Leah Kepner Boyce (May 12, 1881 – April 5, 1960) was an American journalist, civic worker, and clubwoman.

==Early life==
Leah Belle Kepner was born in Port Carbon, Pennsylvania, the daughter of Howard Douglas Kepner (1854–1922) and Emma Rebecca Chillson Vose (1857–1917). Kepner had two siblings, Maude Evelyn Kepner Johnson (1879–1956) and John Roland Kepner (1901–1908).

==Career==
- Press Chairman of California Federation of Women's Clubs and member of the Western Federation of Women's Clubs
- State Recording and Secretary of the California Daughters of the American Revolution (D.A.R.)
- Vice-chairman of the California Women's Law Enforcement, Committee of 5000
- Corresponding secretary of the California Parent-Teacher Association
- Member of the Mayor's Committee of San Francisco.
- Member of the Republican Women's Federation
- Member of Pen Women of America
- Member of the Woman's Christian Temperance Union

On May 9, 1935, Boyce gave an address on "Wanted" at the 49th annual convention of the Tri County Woman's Christian Temperance Union, Santa Cruz, California.
In July 1937, Boyce was elected Publicity director for the White Ribbon Ensign, the California W.C.T.U.'s magazine.

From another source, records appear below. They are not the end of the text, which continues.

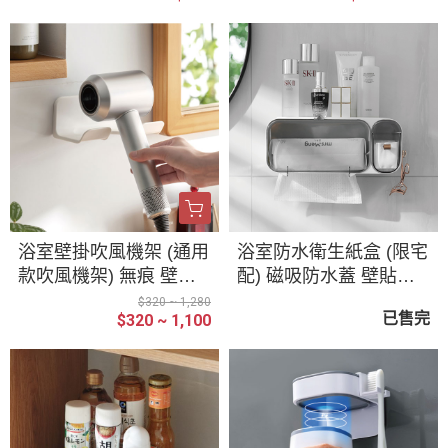
浴室壁掛吹風機架 (通用
浴室防水衛生紙盒 (限宅
款吹風機架) 無痕 壁貼
配) 磁吸防水蓋 壁貼式
式 吹風機收納架 置物架
化妝棉收納 衛生紙收納
$320 ~ 1,280
已售完
$320 ~ 1,100
吹風機架 戴森 浴室收納
廁所置物架 浴室置物架
吹風機 收納架 吹風機掛
無痕面紙盒 衛生紙架 防
架
水紙巾盒 衛生紙盒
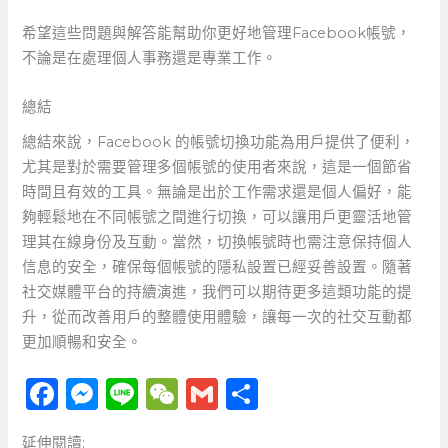
希望這些問題與解答能幫助你更好地管理Facebook帳號，
不論是在處理個人事務還是專業工作。
總結
總結來說，Facebook 的帳號切換功能為用戶提供了便利，
尤其是對於需要管理多個帳號的使用者來說，這是一個節省
時間且有效的工具。無論是出於工作需求還是個人偏好，能
夠輕鬆地在不同帳號之間進行切換，可以讓用戶更靈活地管
理其在線身份及互動。當然，切換帳號時也需注意保持個人
信息的安全，確保每個帳號的隱私設置已經妥善設置。隨著
社交媒體平台的持續演進，我們可以期待更多這類功能的提
升，從而改善用戶的整體使用體驗，讓每一次的社交互動都
更加順暢和安全。
F
M
Li
W
G
分
a
e
n
e
m
享
延伸閱讀:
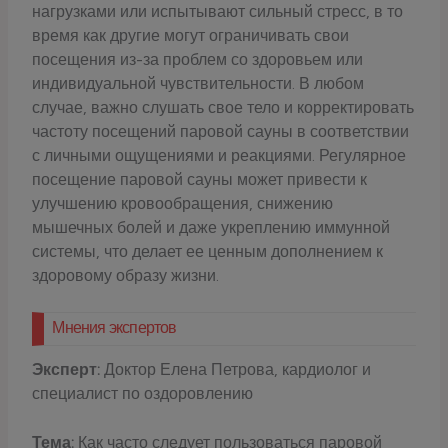
нагрузками или испытывают сильный стресс, в то
время как другие могут ограничивать свои
посещения из-за проблем со здоровьем или
индивидуальной чувствительности. В любом
случае, важно слушать свое тело и корректировать
частоту посещений паровой сауны в соответствии
с личными ощущениями и реакциями. Регулярное
посещение паровой сауны может привести к
улучшению кровообращения, снижению
мышечных болей и даже укреплению иммунной
системы, что делает ее ценным дополнением к
здоровому образу жизни.
Мнения экспертов
Эксперт:
Доктор Елена Петрова, кардиолог и
специалист по оздоровлению
Тема:
Как часто следует пользоваться паровой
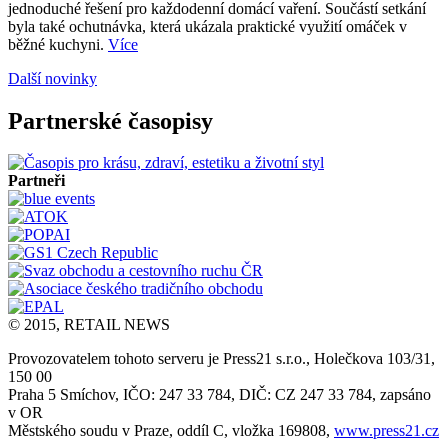
jednoduché řešení pro každodenní domácí vaření. Součástí setkání
byla také ochutnávka, která ukázala praktické využití omáček v
běžné kuchyni.
Více
Další novinky
Partnerské časopisy
Partneři
© 2015, RETAIL NEWS
Provozovatelem tohoto serveru je Press21 s.r.o., Holečkova 103/31,
150 00
Praha 5 Smíchov, IČO: 247 33 784, DIČ: CZ 247 33 784, zapsáno
v OR
Městského soudu v Praze, oddíl C, vložka 169808,
www.press21.cz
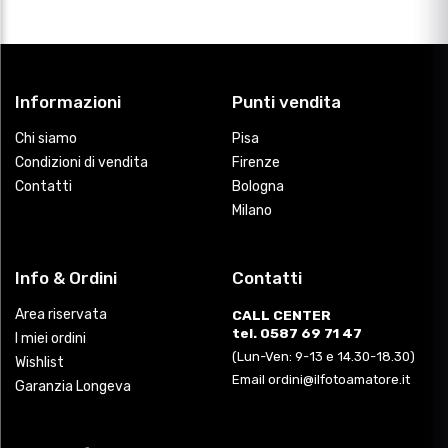
Informazioni
Punti vendita
Chi siamo
Pisa
Condizioni di vendita
Firenze
Contatti
Bologna
Milano
Info & Ordini
Contatti
Area riservata
CALL CENTER
tel. 0587 69 71 47
I miei ordini
(Lun-Ven: 9-13 e 14.30-18.30)
Wishlist
Email ordini@ilfotoamatore.it
Garanzia Longeva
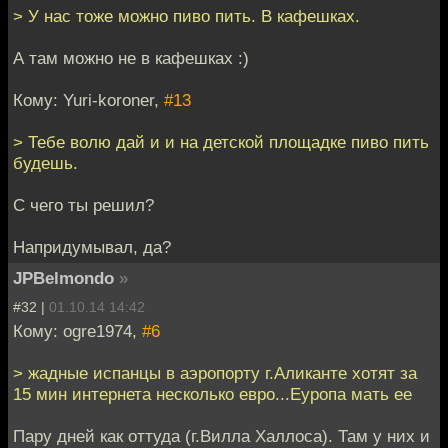
> У нас тоже можно пиво пить. В кафешках.
А там можно не в кафешках :)
Кому: Yuri-koroner,
#13
> Тебе волю дай и и на детской площадке пиво пить
будешь.
С чего ты решил?
Напридумывал, да?
JPBelmondo
»
#32 |
01.10.14 14:42
Кому: ogre1974,
#6
> жадные испанцы в аэропорту г.Аликанте хотят за
15 мин интернета несколько евро...Еуропа мать ее
Пару дней как оттуда (г.Вилла Халлоса). Там у них и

In August 1937, Boyce was part of the Youths' Temperance Council conference, sponsored by the W.C.T.U.
In August 1938, Boyce was director of press for the 63rd annual convention of the W.C.T.U. at the Civic Auditorium of San Francisco.

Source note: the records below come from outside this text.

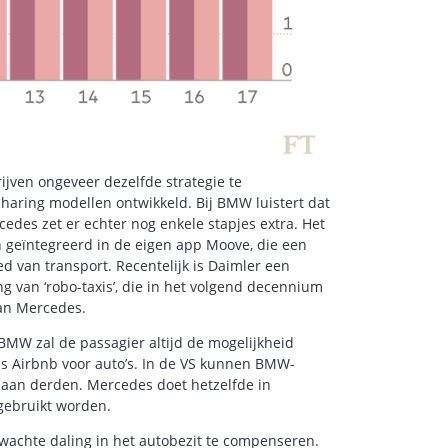
rijven ongeveer dezelfde strategie te
haring modellen ontwikkeld. Bij BMW luistert dat
des zet er echter nog enkele stapjes extra. Het
n geïntegreerd in de eigen app Moove, die een
d van transport. Recentelijk is Daimler een
 van ‘robo-taxis’, die in het volgend decennium
van Mercedes.
 BMW zal de passagier altijd de mogelijkheid
ls Airbnb voor auto’s. In de VS kunnen BMW-
 aan derden. Mercedes doet hetzelfde in
 gebruikt worden.
rwachte daling in het autobezit te compenseren.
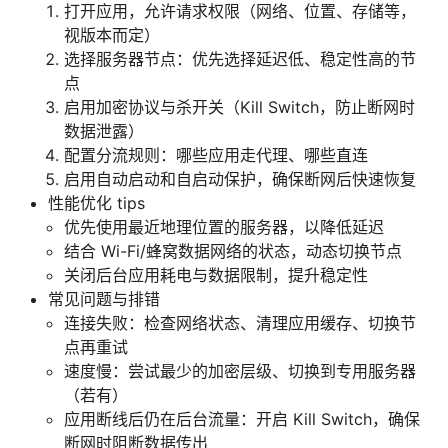
打开应用，允许请求权限（网络、位置、存储等，
视版本而定）
选择服务器节点：优先选择延迟低、稳定性高的节
点
启用加密协议与杀开关（Kill Switch，防止断网时
数据泄露）
配置分流规则：哪些应用走代理、哪些直连
启用自动启动和自启动保护，确保断网后快速恢复
性能优化 tips
优先使用最近地理位置的服务器，以降低延迟
结合 Wi-Fi/蜂窝数据网络的状态，动态切换节点
关闭后台应用耗电与数据限制，提升稳定性
常见问题与排错
连接失败：检查网络状态、清理应用缓存、切换节
点再重试
速度慢：尝试最少的加密层级、切换到专用服务器
（若有）
应用断线后仍在后台流量：开启 Kill Switch，确保
断网时阻断数据传出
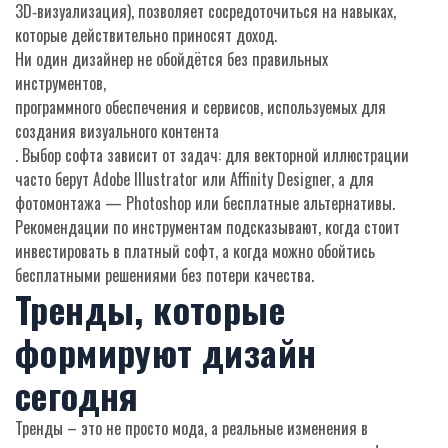
3D‑визуализация), позволяет сосредоточиться на навыках,
которые действительно приносят доход.
Ни один дизайнер не обойдётся без правильных
инструментов
,
программного обеспечения и сервисов, используемых для
создания визуального контента
. Выбор софта зависит от задач: для векторной иллюстрации
часто берут Adobe Illustrator или Affinity Designer, а для
фотомонтажа — Photoshop или бесплатные альтернативы.
Рекомендации по инструментам подсказывают, когда стоит
инвестировать в платный софт, а когда можно обойтись
бесплатными решениями без потери качества.
Тренды, которые
формируют дизайн
сегодня
Тренды – это не просто мода, а реальные изменения в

On September 28, 1939, Boyce celebrated the centenary of the birth of Frances E. Willard making a pilgrimage to "Inspiration Point" overlooking the Golden Gate Bridge. (Boyce made a speech as representative of the D.A.R.)
On October 16, 1939, Boyce was part of a panel responding to questions at the 59th annual convention of the W.C.T.U. in Berkeley, California.
In 1947, Boyce organized The W.C.T.U. Convention Banquet at the Hotel Bellevue, San Francisco, on October 9, 1947.

==Personal life==
Kepner initially lived in Iowa and Illinois, and then moved to California in 1914 and lived at 10 Corona Street, Ingleside Terraces, San Francisco, California.

In 1905, she married Leroy Porter Boyce (died 1943). They had one son: Robert William.

Boyce died on April 5, 1960, aged 78, and is buried at Cypress Lawn Memorial Park, Colma, California.